It’s Christmas day again! Second to the resurrections, Christians all around the world gather to celebrate this day of birth for the Lord. We each have our own traditions, foods, songs, and ways of gathering, but always a special cheer for remembering the birth of God.
Many of us at this point are not surprised to see the line up of doubters, haters, scoffers, and the yearly usuals of spiteful dust. We’re told it’s Saturnalia! then such voices fall silent when the Orthodox celebrate it in two weeks time. We’re told we don’t know when Jesus was born! True, but neither do you. So why not celebrate the Light inn the Beginning when light is rarest in the cold North? Every year brings the same jeers, and every year I pick one topic to tackle for my entertainment. This year was the Census of Quirinius.
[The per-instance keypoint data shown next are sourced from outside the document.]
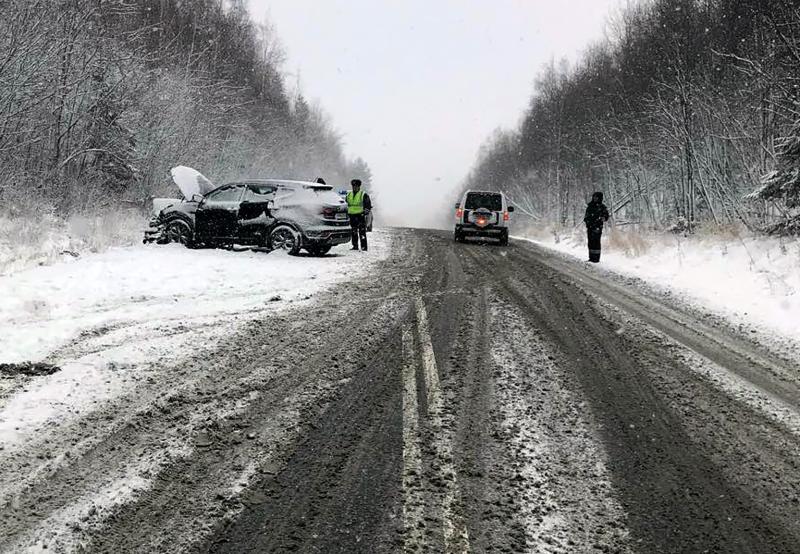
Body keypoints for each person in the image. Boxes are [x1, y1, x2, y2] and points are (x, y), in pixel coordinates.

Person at [583, 191, 610, 263]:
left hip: (597, 227)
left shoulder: (602, 207)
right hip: (590, 227)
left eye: (596, 197)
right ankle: (591, 257)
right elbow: (586, 216)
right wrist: (587, 221)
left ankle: (596, 258)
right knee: (590, 242)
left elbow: (606, 216)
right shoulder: (590, 206)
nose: (595, 198)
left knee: (596, 242)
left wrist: (602, 218)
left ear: (600, 198)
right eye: (594, 197)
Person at [346, 179, 372, 251]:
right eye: (353, 186)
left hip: (360, 215)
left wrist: (365, 212)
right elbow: (346, 204)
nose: (354, 187)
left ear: (359, 186)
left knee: (362, 232)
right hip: (351, 216)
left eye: (356, 186)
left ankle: (364, 247)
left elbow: (368, 205)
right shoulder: (349, 194)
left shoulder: (363, 194)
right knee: (353, 232)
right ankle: (355, 246)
The doubters declare, “How can this be? The census was 6 years after Christ was born!” The doubters forget, census takes time. In the US, the last Census to be done prior to the introduction of tabulation machines was in 1880. This census took 7 years to complete without mechanical aid, in 1887. It was the prolonged nature of this census that motivated the US to adopt mechanical aids, in fact. At that time, the population of the US was some Fifty Million people. With railroads, telegraphs, and the best the industrial age could offer, it still took Seven years to count Fifty million people. The population of First Century Syria is thought to have been something in the range of Six to Twelve Million, one of the more populous areas of the Roman World. Also worth mentioning, the population of Anatolia would have been some eight million people. Why bring that up too? Shh, wait.
Quirinius lived a most amazing life. Between the years Twelve through One BC, he was campaigning in Asia Minor where he possible became legate and later elected Duumviri of Pisidia. Of which one of his roles would have been censor. It is likely here that he conducted his first census of a population: the newly conquered peoples in Asia Minor. Following this, he became the personal tutor of Emperor Augustus. For five years he played the game of court politics, marrying and divorcing various roman aristocratic women to work his way up the ladder, until eventually being called to the legate of Syria. There, he once again returned to the role of censes taker, this time in Syria. This is the Syrian Census often attributed to in the Bible. There he stayed until Twelve AD, until he returned to Rome, living there for a few years before his death.
Even if we assume the same speed of census taking that the United States had in Eighteen Eighty, it would have taken him some Year and a half to conduct each census. Of course, we know they did not have the efficiency of the United States. They did not have railroads. They did not have telegrams. They didn’t have standard forms to send to each address nor a unified postal service to organize this service. They did not have typewriters. They didn’t even have printing presses. No, for dear old Quirinius he had to do things the old fashioned way. The really old fashioned way. He had to go to each village, set up an announcement in the center, and organize it all on a family-by-family basis. Modern man is quick to forget the labor and time that goes into such an undertaking.
So how long would a Roman Census take in the year 0? Legally, they were supposed to conduct a census every 5 years, called a lustrum. Practically, many years were skipped either due to war or other challenges. For example, there does not seem to have been a census between 8 BC through 14 BC with regards to actual Roman Citizens. But naturally, they continued taking a census for foreigners for tax purposes.
By the time of Christ, a different format had been adopted on account of the growing size of the empire and the growing bureaucratic nightmare of counting tens of millions of people. This new format, called the Indictio, was a 15 year cycle which included the lustrum but revamped it for the practical realities of governing tens of millions.
The exact starting year of the Indictio is not at all clear. Tradition holds that Julius Caesar started the cycle some time around Forty Eight BC, with sporadic evidence of it in by Claudius’ Forty Two AD declaration, Nero’s in Fifty Seven AD, Vespian’s declaration in Seventy Three AD, Trajan’s One Hundred and Two AD, and Hadrian’s Indictio of One Hundred and Eighteen AD. The fifteen year range appears to have been a forthcoming development as the new Participate system of governance codified itself into existence. The Birth of an Empire, unsurprisingly, takes time.
But from this, we can calibrate the census of Quirinius as likely occurring in one of these spans. His first census likely being in Anatolia, and his second in Syria, then perhaps being part of either the same Indictio, or perhaps different ones. Either way, that census is going to take a few years to take. And being seven or so years off for a five year expectation is not that glaring a contradiction to me anymore.
On that little bit of autism, I do wish you a Merry Christmas. And a Happy New Year.